A test pickup truck, part of a fleet of more than 200 natural gas vehicles operated by Kansas City, has been in use since mid-October. The researchers are monitoring the technology’s performance, from mileage data to measurements of the stability of the briquettes and have started work on the next generation of briquettes to store more at lower briquette production costs.

A Methane Cage of Nano-sized Crystals

A Methane Cage of Nano-sized Crystals

Hong-Cai Zhou and colleagues at Miami University published a report describing development of a new type of MOF (metal organic frameworks), called PCN-14, (porous coordination network) that has a high surface area of over 2000 m2/g. Laboratory studies show that the compound, composed of clusters of nano-sized cages, has a methane storage capacity 28 percent higher than the DOE target (230.4 v/v), a record high for methane-storage materials.
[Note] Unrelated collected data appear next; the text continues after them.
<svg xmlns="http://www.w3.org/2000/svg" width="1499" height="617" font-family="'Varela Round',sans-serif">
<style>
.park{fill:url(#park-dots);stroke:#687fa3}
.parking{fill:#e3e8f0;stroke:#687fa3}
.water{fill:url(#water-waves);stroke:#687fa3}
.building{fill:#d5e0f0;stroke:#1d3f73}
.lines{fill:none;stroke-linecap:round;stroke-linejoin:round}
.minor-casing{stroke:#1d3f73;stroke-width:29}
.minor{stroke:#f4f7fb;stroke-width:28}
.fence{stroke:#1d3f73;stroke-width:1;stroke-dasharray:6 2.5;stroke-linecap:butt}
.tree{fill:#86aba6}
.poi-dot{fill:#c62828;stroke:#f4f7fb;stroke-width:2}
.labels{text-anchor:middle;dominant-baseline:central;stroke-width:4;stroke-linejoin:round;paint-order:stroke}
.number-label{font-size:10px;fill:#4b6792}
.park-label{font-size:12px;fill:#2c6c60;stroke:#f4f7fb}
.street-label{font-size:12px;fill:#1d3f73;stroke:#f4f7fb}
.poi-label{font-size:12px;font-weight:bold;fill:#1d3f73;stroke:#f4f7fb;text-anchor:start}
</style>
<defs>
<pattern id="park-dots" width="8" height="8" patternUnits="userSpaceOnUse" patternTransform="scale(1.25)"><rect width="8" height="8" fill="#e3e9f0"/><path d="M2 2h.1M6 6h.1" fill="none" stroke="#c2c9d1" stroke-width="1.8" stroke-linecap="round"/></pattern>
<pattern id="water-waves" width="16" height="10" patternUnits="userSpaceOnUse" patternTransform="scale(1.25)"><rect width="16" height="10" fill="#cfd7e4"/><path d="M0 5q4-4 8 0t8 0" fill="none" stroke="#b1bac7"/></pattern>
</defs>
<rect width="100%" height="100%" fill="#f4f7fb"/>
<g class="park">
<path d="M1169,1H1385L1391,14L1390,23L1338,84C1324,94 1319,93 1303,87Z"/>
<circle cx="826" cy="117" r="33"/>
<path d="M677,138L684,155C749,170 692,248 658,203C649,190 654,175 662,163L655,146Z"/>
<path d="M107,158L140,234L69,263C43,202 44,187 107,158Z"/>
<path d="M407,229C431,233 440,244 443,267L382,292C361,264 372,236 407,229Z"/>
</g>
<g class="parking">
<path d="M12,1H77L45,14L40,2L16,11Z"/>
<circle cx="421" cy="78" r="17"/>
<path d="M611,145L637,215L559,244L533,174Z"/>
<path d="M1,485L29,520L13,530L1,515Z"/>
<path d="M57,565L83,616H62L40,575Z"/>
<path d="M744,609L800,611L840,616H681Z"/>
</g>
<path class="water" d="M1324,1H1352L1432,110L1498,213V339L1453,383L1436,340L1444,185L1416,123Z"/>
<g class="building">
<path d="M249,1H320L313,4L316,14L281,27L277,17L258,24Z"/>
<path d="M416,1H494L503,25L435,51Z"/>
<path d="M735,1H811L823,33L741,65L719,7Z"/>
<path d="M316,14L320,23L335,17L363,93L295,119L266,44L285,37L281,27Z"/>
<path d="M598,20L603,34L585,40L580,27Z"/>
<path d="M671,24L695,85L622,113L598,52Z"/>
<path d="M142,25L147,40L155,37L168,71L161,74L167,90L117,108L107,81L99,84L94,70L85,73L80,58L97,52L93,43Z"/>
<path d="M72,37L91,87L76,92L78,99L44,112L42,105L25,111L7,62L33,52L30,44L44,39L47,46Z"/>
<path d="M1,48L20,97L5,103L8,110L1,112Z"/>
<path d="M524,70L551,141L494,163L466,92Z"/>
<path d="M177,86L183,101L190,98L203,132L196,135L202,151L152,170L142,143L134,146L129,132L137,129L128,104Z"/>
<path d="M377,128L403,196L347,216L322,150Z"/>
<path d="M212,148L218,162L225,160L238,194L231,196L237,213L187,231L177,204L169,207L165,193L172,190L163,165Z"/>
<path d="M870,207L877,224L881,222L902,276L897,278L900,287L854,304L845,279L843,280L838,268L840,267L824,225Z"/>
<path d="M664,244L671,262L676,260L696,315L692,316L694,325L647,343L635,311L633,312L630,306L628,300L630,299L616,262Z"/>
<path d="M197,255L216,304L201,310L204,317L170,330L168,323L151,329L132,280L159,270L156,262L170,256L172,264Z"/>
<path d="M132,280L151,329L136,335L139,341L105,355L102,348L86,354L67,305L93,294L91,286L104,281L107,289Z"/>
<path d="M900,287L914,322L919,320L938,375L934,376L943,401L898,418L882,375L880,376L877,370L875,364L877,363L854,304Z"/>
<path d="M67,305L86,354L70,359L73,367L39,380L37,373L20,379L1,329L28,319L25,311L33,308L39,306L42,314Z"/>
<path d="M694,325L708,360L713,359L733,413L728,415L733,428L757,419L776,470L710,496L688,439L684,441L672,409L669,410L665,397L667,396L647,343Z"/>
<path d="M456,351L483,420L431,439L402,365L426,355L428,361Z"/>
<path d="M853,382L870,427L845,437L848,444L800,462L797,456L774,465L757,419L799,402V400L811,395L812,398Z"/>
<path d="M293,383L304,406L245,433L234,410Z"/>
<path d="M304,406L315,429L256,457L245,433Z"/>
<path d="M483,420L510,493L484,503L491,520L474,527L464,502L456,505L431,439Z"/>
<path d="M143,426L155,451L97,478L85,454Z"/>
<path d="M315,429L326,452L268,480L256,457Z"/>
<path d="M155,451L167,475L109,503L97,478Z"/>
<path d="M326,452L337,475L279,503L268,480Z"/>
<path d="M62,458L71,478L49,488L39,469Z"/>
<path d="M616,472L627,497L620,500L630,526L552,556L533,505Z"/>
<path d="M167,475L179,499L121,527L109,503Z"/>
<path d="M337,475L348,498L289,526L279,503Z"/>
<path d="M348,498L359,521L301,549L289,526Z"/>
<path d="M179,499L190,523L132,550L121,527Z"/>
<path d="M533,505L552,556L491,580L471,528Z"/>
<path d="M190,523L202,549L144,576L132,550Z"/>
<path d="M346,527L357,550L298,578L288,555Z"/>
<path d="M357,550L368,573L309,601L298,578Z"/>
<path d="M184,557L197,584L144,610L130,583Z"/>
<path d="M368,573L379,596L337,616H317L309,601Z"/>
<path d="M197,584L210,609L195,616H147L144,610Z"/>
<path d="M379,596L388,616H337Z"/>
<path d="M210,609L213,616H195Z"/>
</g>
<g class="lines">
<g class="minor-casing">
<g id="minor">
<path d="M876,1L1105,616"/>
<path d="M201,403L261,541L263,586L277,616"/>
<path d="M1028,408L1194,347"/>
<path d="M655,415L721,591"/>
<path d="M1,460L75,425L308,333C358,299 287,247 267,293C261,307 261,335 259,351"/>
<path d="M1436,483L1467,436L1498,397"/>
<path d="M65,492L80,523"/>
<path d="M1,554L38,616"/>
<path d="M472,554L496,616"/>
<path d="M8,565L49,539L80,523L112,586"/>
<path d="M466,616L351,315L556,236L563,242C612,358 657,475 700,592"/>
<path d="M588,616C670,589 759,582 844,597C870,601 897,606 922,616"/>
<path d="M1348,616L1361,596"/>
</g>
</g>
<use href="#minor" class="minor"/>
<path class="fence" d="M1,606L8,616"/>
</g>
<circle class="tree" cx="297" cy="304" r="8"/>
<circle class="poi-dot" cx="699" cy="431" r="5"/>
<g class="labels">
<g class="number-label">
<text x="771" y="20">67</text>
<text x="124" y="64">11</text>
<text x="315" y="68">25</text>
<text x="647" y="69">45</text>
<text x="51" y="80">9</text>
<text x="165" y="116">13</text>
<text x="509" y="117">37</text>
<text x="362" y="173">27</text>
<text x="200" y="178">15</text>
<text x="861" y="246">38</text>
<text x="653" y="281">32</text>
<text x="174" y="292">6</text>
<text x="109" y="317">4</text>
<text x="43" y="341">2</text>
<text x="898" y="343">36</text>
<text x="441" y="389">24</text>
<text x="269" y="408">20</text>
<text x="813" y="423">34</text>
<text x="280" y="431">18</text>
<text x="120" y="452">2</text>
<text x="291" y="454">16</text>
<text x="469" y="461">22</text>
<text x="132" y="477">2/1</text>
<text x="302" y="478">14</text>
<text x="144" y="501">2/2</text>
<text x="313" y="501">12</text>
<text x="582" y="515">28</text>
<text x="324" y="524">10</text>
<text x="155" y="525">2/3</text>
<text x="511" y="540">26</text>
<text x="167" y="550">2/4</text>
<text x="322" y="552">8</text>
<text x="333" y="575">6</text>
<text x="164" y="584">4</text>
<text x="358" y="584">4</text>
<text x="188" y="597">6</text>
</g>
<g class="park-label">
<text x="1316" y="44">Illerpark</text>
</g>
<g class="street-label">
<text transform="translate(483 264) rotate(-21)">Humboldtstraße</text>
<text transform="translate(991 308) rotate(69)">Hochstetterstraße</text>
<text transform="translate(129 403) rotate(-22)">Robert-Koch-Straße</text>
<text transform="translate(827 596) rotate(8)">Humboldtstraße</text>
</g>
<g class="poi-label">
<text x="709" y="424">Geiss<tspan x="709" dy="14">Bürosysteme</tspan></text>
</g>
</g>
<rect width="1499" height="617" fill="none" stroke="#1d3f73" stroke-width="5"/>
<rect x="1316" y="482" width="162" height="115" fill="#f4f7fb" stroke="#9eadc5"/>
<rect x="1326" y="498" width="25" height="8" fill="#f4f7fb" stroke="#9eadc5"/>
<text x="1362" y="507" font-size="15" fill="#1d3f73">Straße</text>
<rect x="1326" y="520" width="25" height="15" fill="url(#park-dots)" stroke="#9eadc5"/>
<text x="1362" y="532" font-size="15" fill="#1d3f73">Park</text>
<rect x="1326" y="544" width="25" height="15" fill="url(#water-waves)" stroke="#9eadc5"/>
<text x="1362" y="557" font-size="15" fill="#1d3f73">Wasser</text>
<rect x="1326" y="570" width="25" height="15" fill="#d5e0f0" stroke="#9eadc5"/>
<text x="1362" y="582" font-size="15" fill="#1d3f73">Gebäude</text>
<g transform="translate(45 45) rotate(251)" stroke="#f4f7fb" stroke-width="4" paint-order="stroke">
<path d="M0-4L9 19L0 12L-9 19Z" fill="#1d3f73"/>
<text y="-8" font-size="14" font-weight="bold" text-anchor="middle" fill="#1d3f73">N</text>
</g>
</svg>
Published in the Jan. 23 issue of ACS’ Journal of the American Chemical Society the costs are not explored, although the temperature and pressure are at standard. Note that this solution would be 38% of liquid without pressure or chilling. The costs are well worth exploring in this idea too.

Dry Water - Composition Graphic - Time to Capacity

Dry Water - Composition Graphic - Time to Capacity

In a report in Nature News, Andrew Cooper and his colleagues at the University of Liverpool, UK, have found that they can trap methane in a bizarre material dubbed ”dry water”, a mixture of silica and water that looks and acts like a fine white powder. The methane reacts with the water to produce a crystalline material called methane gas hydrate, in which individual methane molecules sit inside ice-like cages of water molecules. A liter of methane gas can be stored in about 6 grams of the material that they say, is very close to the target set by the US Department of Energy. This material is sourced from silica, the base material of sand helping to make this method economical relative to other, more exotic potential methane-capture materials.

This looks great, but the reality check is the density of the fuels. Natural gas would I suspect, needs cleaned to be stored by these tanking systems all the way to near pure methane, a not particularly difficult or costly enterprise but one that yields about 87% of the original natural gas. The other products like ethane and propane are valuable hydrocarbon products as well. Nor is there discussion about the price to get methane in and out of these solutions.

Methane is only 1,000 BTUs per standard cubic foot, so needing 125 cubic feet to equal the BTUs of one gallon of gasoline. But the volume of a gallon tank to the volume of a cubic foot is 1/7.48 – a 7.5 to 1 volume increase to maintain the total energy on board. So a 180 v/v storage solution (about a 50% increase in methane to volume) would be about a 1 of 5 reduction in range for the same tank volume. Or the 20-gallon gas tank replaced by methane at 180 v/v would be equal to 4 gallons of gasoline. Even at the liquid state, methane isn’t equal to gasoline. We’re going to have to get used to stopping to fill more often.

This will work. In the U.S. natural gas has a historic price advantage to gasoline. Methane is abundant, can be found, made, scavenged, and converted from oil. Even more important over time is that methane makes a fine fuel cell fuel. Swap out that internal combustion engine for a fuel cell and there might be a 3, 4 or better multiple of efficiency. If methane can be marketed at a 1/3 lower cost than gasoline, and be used four times as efficiently, the cost per mile compared to gasoline will be very low indeed.